How do we have difficult conversations with students and help them create realistic goals, or how do we redirect their goals into something more realistic? Or, should we even judge what is realistic? 

I'd love to hear your thoughts and examples. 

Kathy Tracey


Kathy, I've found that most people don't consciously set goals unless they have a project in mind, and even then...   I love Alfred Adler's description. Unlike Freud, who believed that we were designed by our past experiences, Adler proposed that we were consciously or unconsciously driven by our goals, and that goals can change. He believed that "we are not merely living life in a “cause and effect” manner (if X happened, then Y must happen later) or on a set course toward an immobile goal; we have choice, and things can change along the way as we pursue our ideals." (Alfred Adler’s Personality Theory and Personality Types, Journal Psyche,   My approach has been to involve students in a discussion of how we are goal driven. Sometimes, we are driven by a negative goal (I'll never succeed) without realizing it. Students often can describe patterns in their lives to show that trend or the opposite (I'm really creative).    Goals are not dreams. They are destinations that our students can set for themselves with a lot of help from us. Instead of "difficult," those conversations can be delightful.   There is much advice out there on how to set goals. One of the most popular is SMART. We need to interpret those five caps with students so that they can grasp the process, but it would be a start: There are many other sites describing and illustrating SMART. Goal setting is a process that changes expression as students define themselves in better and better ways. Leecy


We definitely need to have conversations with our students about goal setting.  It is not just a matter of asking, "What's your goal?"  Nor is it checking off a goal selection box on an intake form.  This takes me back to the SDLMI, where goal setting takes place in three phases.  Phase one supports students through a problem-solving sequence to set a goal.  Phase two a problem-solving sequence to develop a plan of action to achieve the goal defined in phase one, which includes a self-monitoring process.  Finally, phase three guides the student through a problem-solving sequence to use the self-monitoring data to self-evaluate progress towards the goal. At each phase there is a teacher - student discussion.  This all helps students understand your comment, "Goals are not dreams."

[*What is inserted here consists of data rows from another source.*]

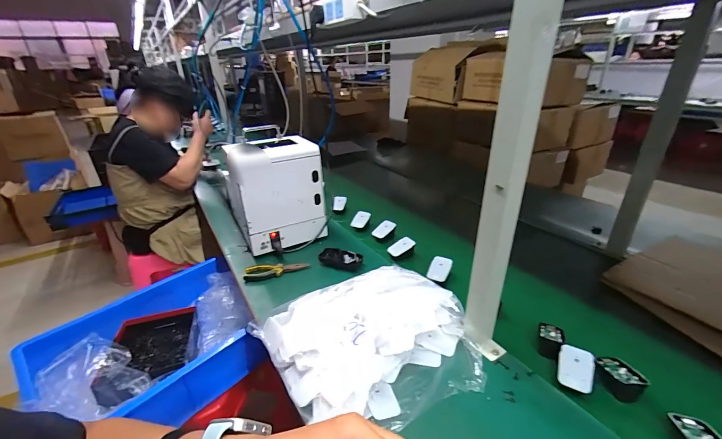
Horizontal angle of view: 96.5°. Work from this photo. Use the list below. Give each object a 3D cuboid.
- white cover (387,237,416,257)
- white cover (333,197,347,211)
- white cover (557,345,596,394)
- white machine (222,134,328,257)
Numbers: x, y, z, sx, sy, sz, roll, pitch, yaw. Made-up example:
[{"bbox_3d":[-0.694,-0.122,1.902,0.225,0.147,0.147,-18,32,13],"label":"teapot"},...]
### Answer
[{"bbox_3d":[0.107,0.073,0.852,0.071,0.009,0.038,-33,61,-3],"label":"white cover"},{"bbox_3d":[-0.074,-0.056,1.126,0.059,0.047,0.008,-3,9,-41],"label":"white cover"},{"bbox_3d":[0.340,0.236,0.510,0.052,0.007,0.067,16,54,16],"label":"white cover"},{"bbox_3d":[-0.225,-0.072,0.899,0.222,0.267,0.181,-11,28,-17],"label":"white machine"}]

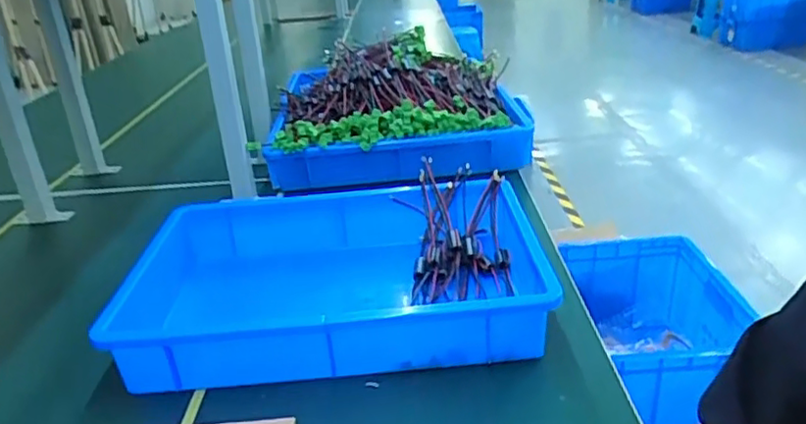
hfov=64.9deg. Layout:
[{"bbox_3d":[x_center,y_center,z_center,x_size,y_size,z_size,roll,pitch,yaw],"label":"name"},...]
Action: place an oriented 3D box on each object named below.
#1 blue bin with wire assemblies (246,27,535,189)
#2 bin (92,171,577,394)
[{"bbox_3d":[-0.015,-0.191,1.138,0.419,0.163,0.395,-5,25,-3],"label":"blue bin with wire assemblies"},{"bbox_3d":[-0.068,0.076,0.699,0.431,0.094,0.280,-6,25,-4],"label":"bin"}]

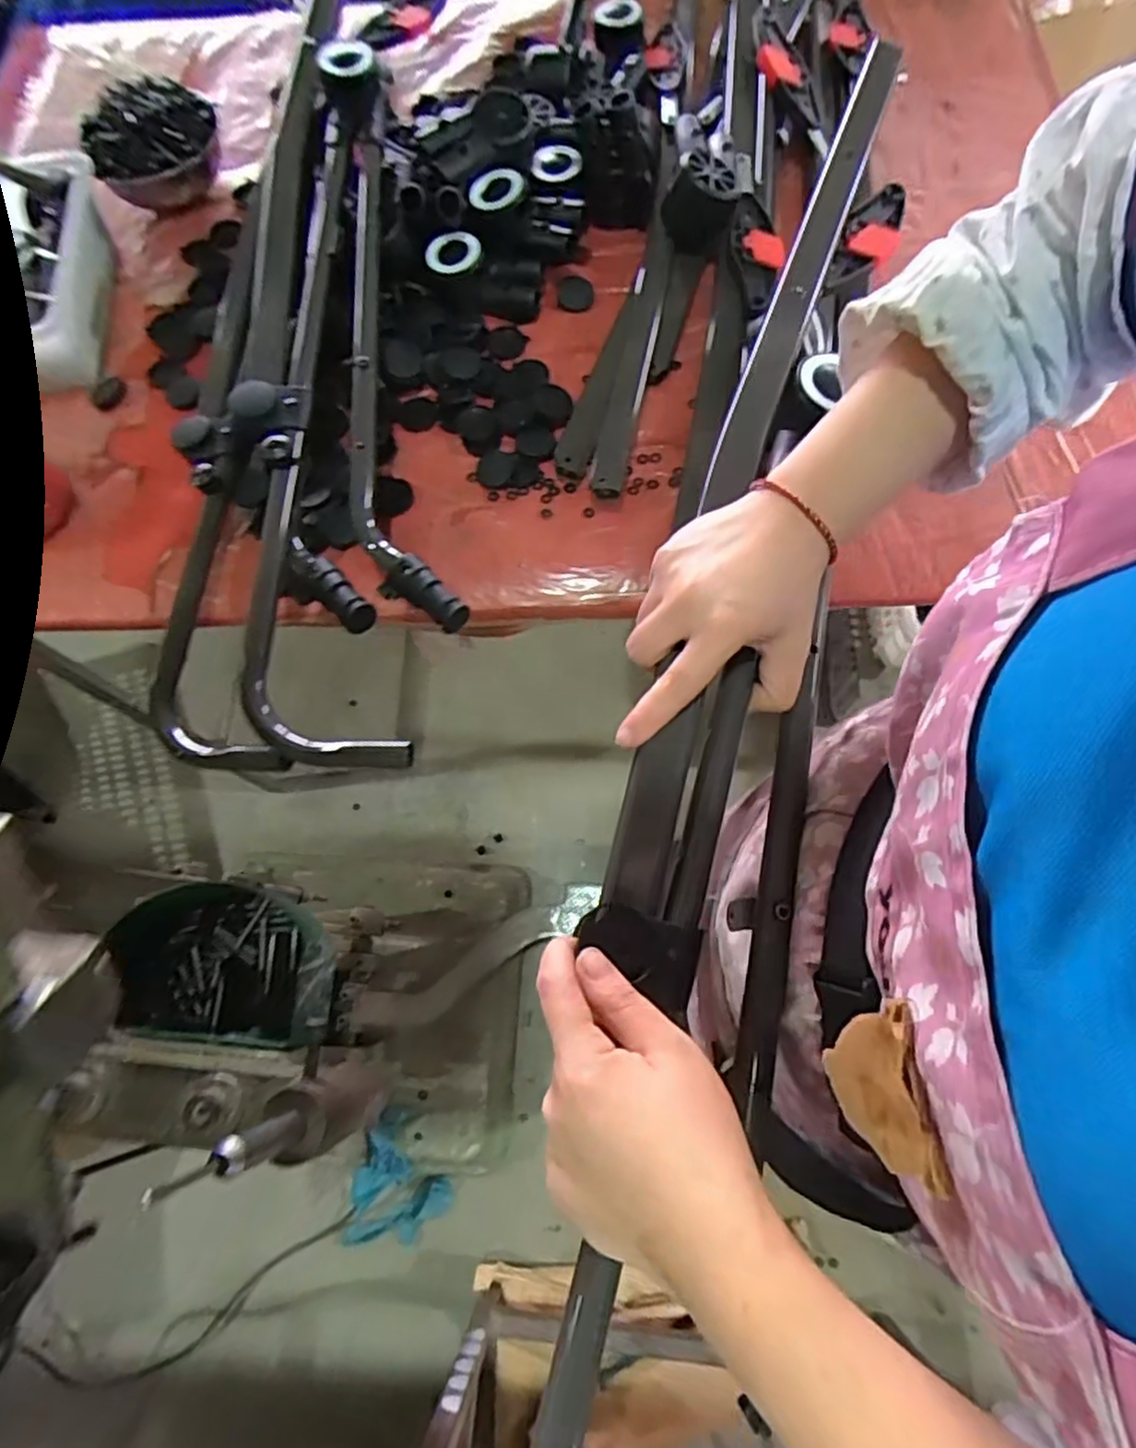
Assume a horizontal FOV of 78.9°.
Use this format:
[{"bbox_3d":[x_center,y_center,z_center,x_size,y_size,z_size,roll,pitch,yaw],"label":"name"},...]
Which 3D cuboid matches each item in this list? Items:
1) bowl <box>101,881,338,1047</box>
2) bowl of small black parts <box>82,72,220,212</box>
[{"bbox_3d":[-0.246,0.169,0.487,0.165,0.062,0.097,3,71,4],"label":"bowl"},{"bbox_3d":[-0.423,-0.593,0.709,0.122,0.073,0.129,-1,69,3],"label":"bowl of small black parts"}]

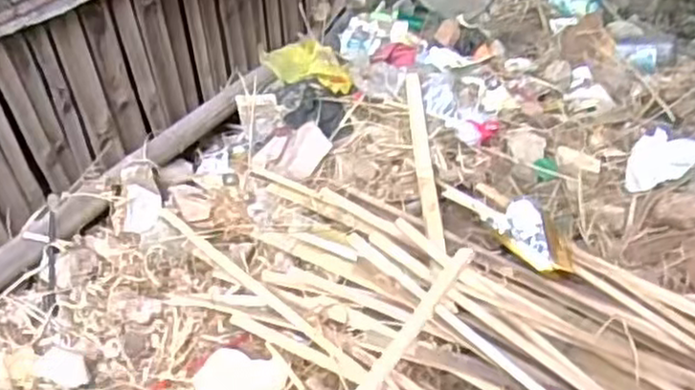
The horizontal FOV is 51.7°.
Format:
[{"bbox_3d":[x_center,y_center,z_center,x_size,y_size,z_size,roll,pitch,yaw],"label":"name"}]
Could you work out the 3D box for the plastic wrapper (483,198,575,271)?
[{"bbox_3d":[0.250,0.058,0.980,0.076,0.047,0.139,-23,45,-24],"label":"plastic wrapper"}]

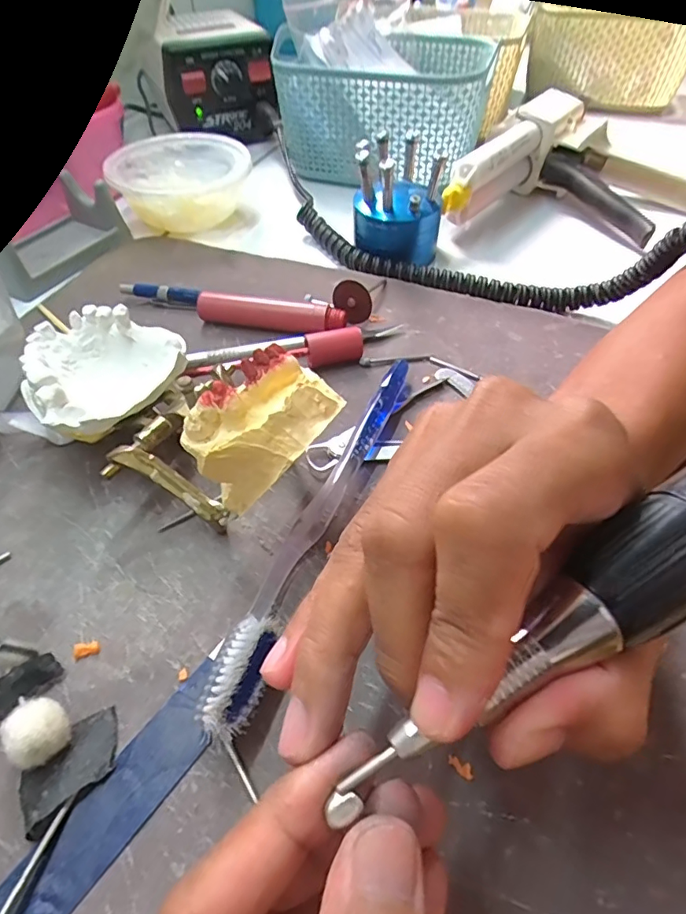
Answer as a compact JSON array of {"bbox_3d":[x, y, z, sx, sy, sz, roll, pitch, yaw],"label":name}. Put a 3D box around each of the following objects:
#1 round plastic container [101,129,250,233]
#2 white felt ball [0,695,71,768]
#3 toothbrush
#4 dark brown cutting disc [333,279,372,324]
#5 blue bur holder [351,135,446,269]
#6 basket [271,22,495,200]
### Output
[{"bbox_3d":[-0.123,-0.211,0.399,0.099,0.046,0.099,-1,50,2],"label":"round plastic container"},{"bbox_3d":[-0.096,0.085,0.163,0.016,0.014,0.017,-1,50,2],"label":"white felt ball"},{"bbox_3d":[-0.008,0.019,0.216,0.021,0.023,0.183,14,53,14],"label":"toothbrush"},{"bbox_3d":[0.006,-0.092,0.304,0.025,0.021,0.004,47,40,3],"label":"dark brown cutting disc"},{"bbox_3d":[0.036,-0.167,0.342,0.056,0.064,0.055,3,51,5],"label":"blue bur holder"},{"bbox_3d":[0.032,-0.288,0.434,0.160,0.081,0.120,8,51,8],"label":"basket"}]

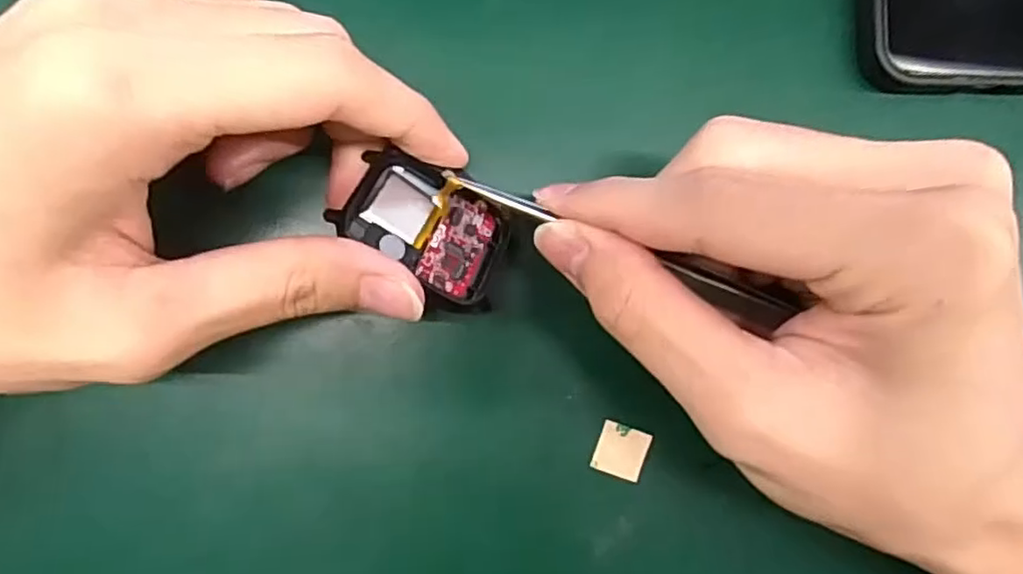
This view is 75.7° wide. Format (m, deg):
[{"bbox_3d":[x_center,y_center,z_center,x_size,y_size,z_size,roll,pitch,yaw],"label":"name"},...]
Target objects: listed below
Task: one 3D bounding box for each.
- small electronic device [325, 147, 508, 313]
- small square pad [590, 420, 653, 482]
[{"bbox_3d":[-0.022,-0.017,0.180,0.043,0.011,0.034,28,59,-13],"label":"small electronic device"},{"bbox_3d":[0.034,0.050,0.200,0.015,0.004,0.015,19,86,-6],"label":"small square pad"}]

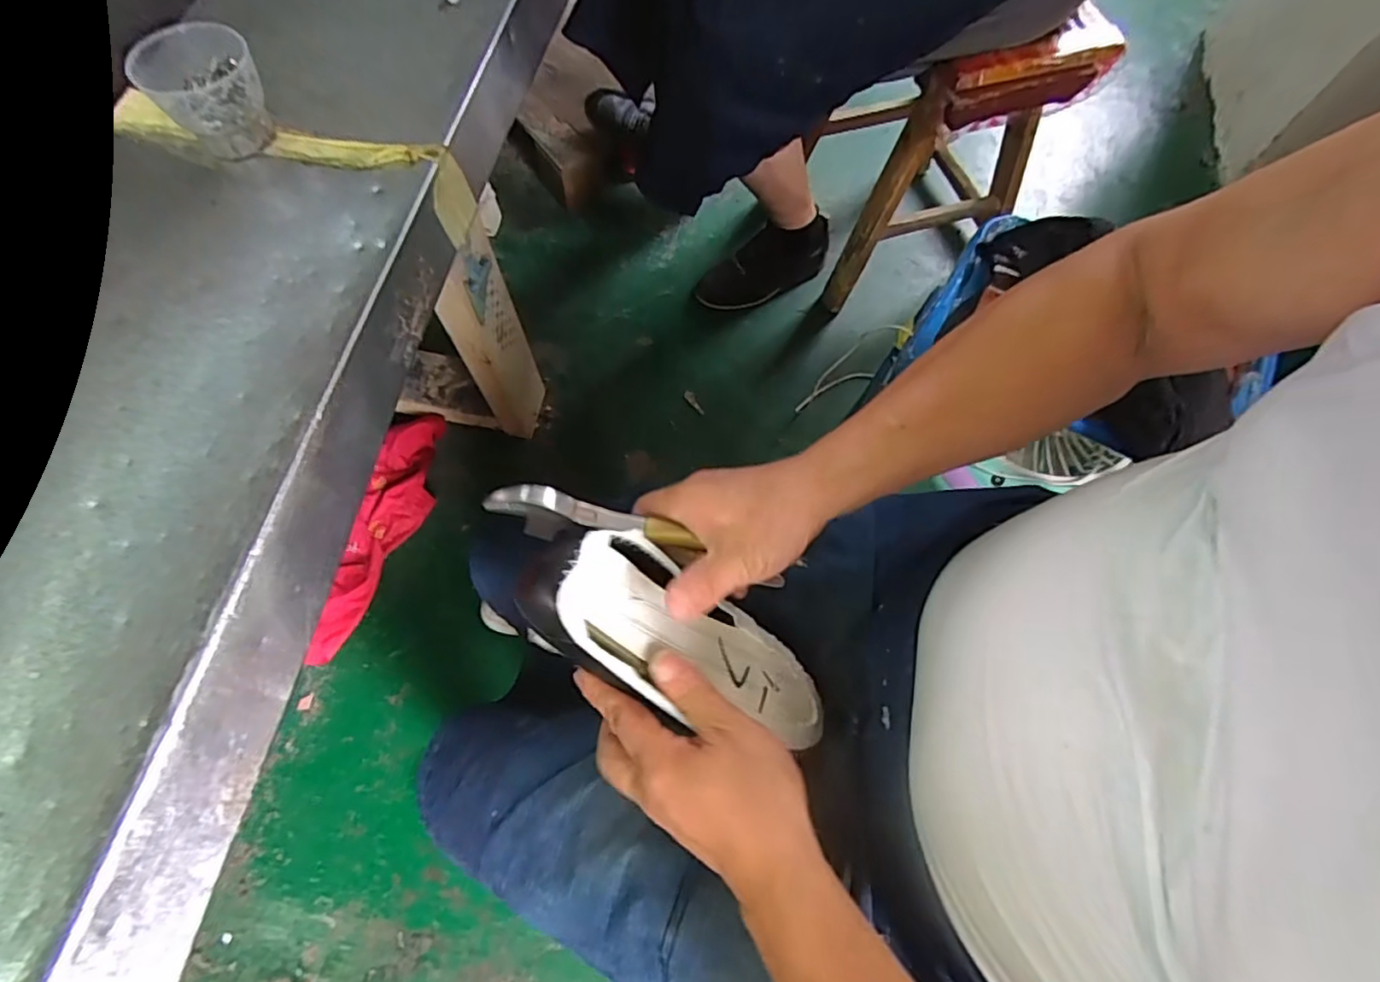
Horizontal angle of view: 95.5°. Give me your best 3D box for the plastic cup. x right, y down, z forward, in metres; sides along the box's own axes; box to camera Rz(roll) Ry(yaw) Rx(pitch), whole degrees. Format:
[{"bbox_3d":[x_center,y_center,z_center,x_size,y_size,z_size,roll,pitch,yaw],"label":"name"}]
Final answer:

SMART goal setting is also a great way to help students set realistic goals.  I love the video you supplied!  

No matter which process we use to help our students set realistic goals, I think the most important aspect is that we have discussions with students at each step of the way.  

This is a great discussion!  Let's keep it going!


Students often have unrealistic career goals due to lack of exposure. They all suddenly want to be forensic scientists because of CSI, or in my experience, half the class wants to be nurses, because they've seen nurses and (think they) know what nurses do and have heard they make good money. This is why it's important to do career exploration activities in class - in part for the students who do not yet have career goals, and in part for the students who are certain they want to be lawyers or forensic scientists or nurses, but don't in fact know much about those careers, or what it takes to prepare for them. As they research the careers - I like to use the website, Mynextmove, they find out how much training is required, how much math is required, and how competitive it is, and may consequently change their mind and begin to explore goals that are more within their reach, their commitment level or more closely aligned with their interests. The NYSED/CUNY CareerKits are filled with career exploration activities that can help students get a realistic sense of what their dream career is really like. 



You are so right, Ellen!  Students often set themselves up for failure because they don't look beyond simply setting the goal.  Thank you for posting these websites.  Both are great resources for  instructors and students to use in exploring and preparing for career goals.